The Times also sits atop an iceberg of evergreen, high-quality journalism. “14,723,933 articles, dating back to 1851” to be exact. The Innovation Report goes on to suggest ways to curate or give edges to this content, citing as a motivator Gawker’s usurpation of their 161 -year-old article about Solomon Northup of 12 Years a Slave:
After [the article] started going viral on social media, Gawker pounced, and quickly fashioned a story based on excerpts from our piece. It ended up being one of their best-read items of the year.
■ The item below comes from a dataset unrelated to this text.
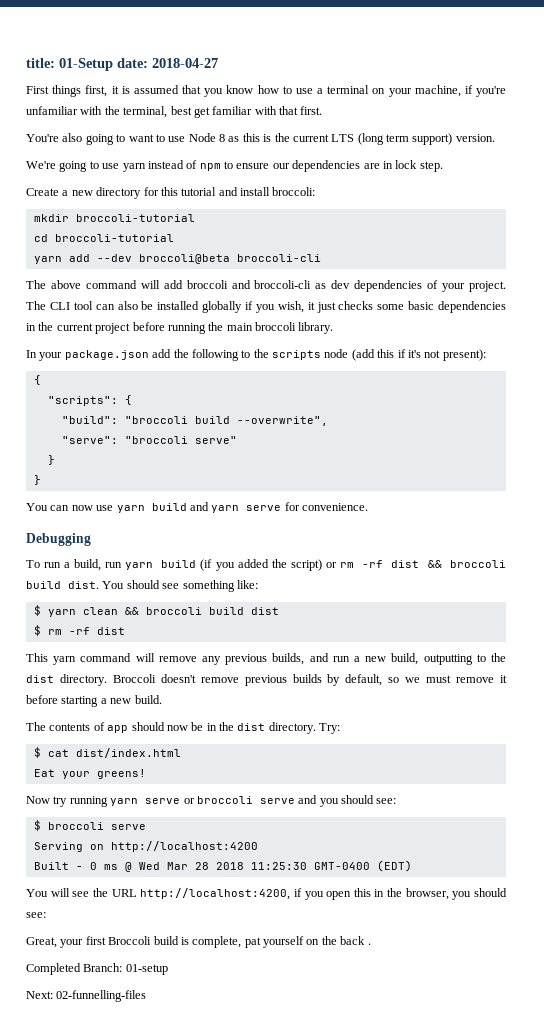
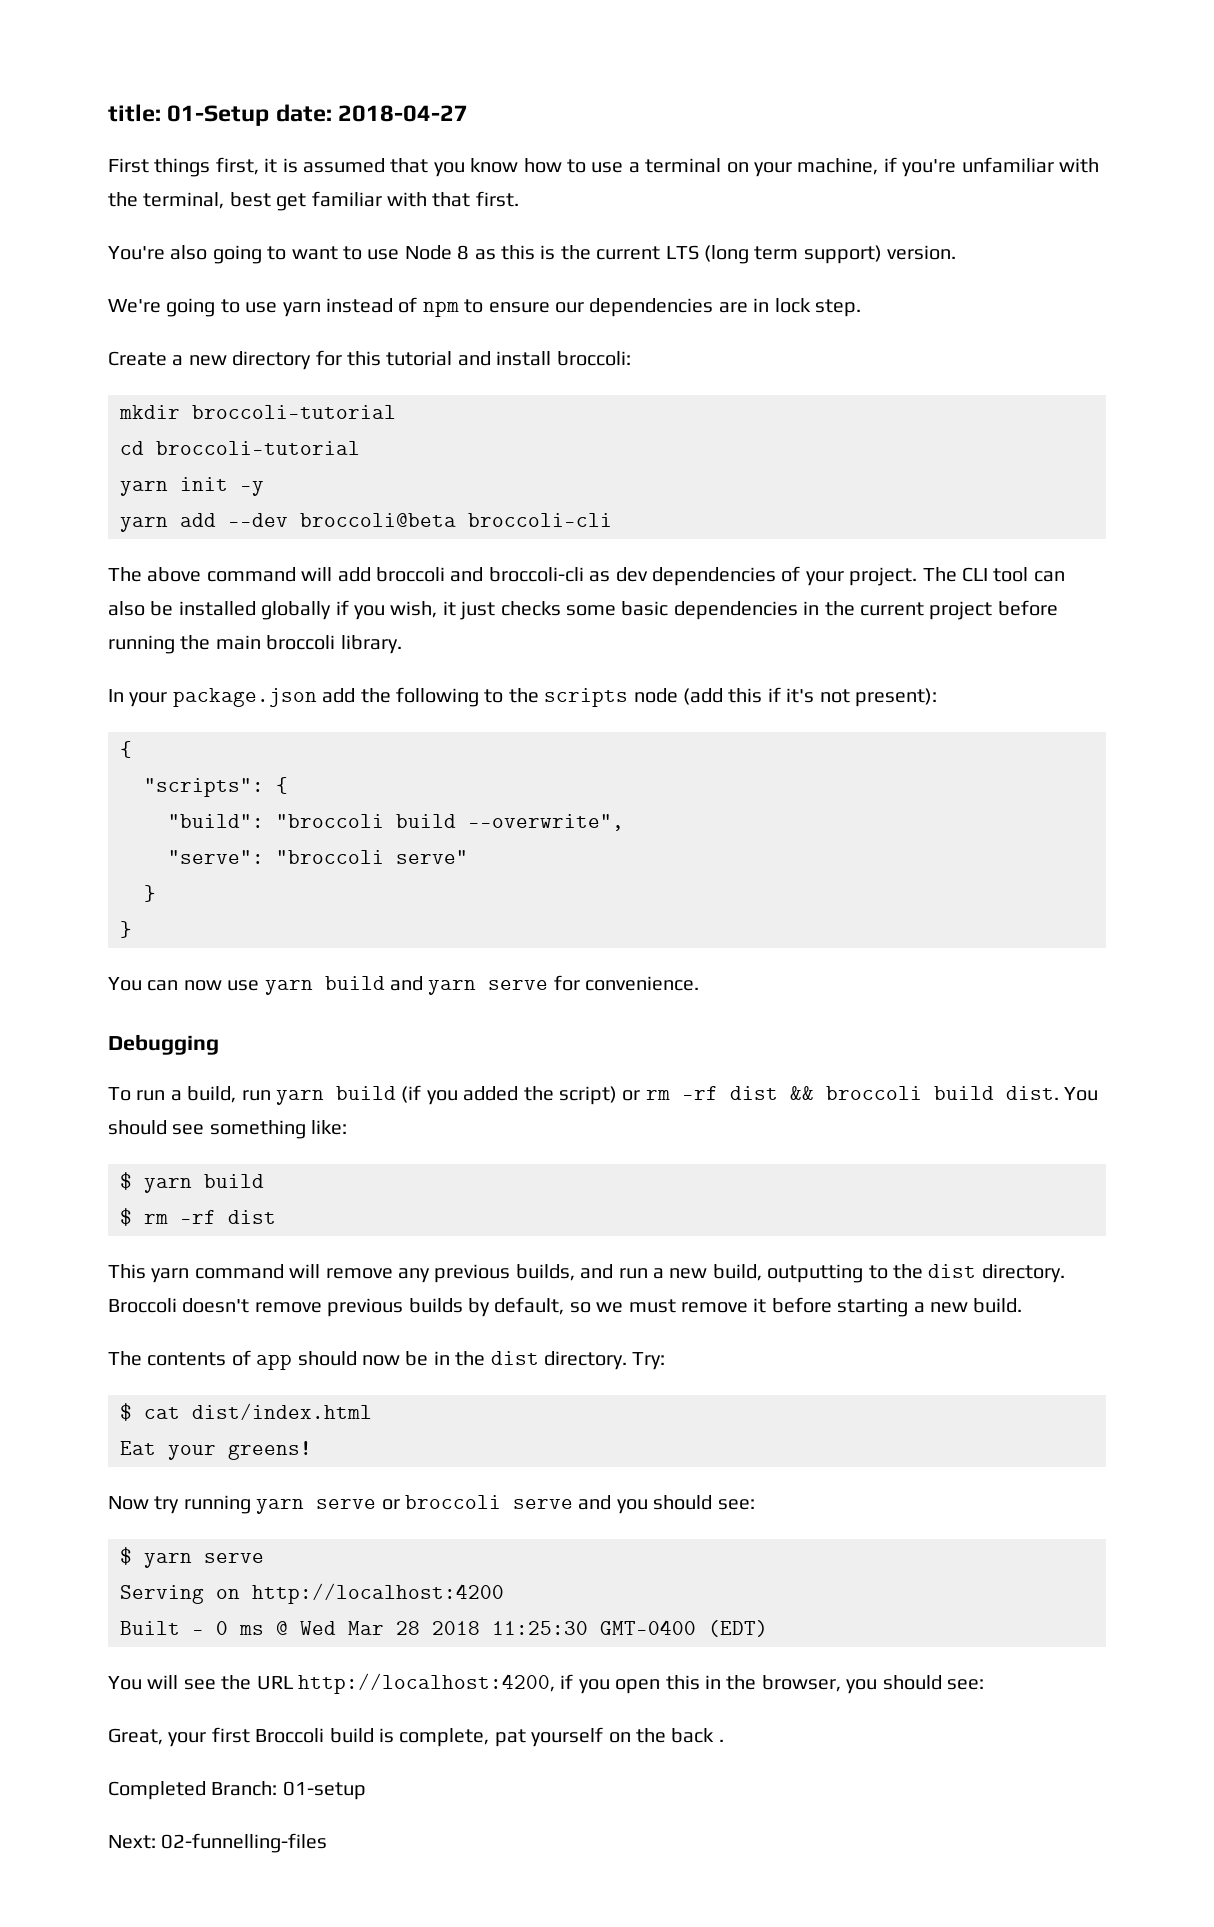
(174, 238) none -> [120,477,264,496] // yarn init -y
[82,607,279,615] clean && broccoli build dist -> [204,1174,264,1188] build
[47,822,104,830] broccoli -> [144,1553,192,1568] yarn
But little of that traffic came to us.
They then go beyond examples of one-off archive plundering into deeper, more inclusive collation, citing cooking.nytimes.com (freshly opened in beta) and a theoretical “Book Review Complete Archive” (which I would love to see — I actually did a couple Google searches to make sure it didn’t exist because it seems like such an obvious and useful resource).
For all of us with an interest in the future of media, watching the Times navigate their current transition may very well be the most instructive (and last, if not largest) example in our lifetimes of a media company moving from a wholly physical mindset to one digital.
As the Innovation Report outlines, the Times still has a long way to go. But the reviews for NYT Now have so far been deservedly excellent: “Great, simple, well curated news app.” “Outstanding!” “I like the app a lot.”
So while our Facebook streams may still feel bottomless, Twitter still like dipping a teaspoon into a raging information river, and our inboxes messes best deferred to another lifetime, the news, at least, once again, feels somewhat conquerable, and the Times finally has a true home on our homescreens.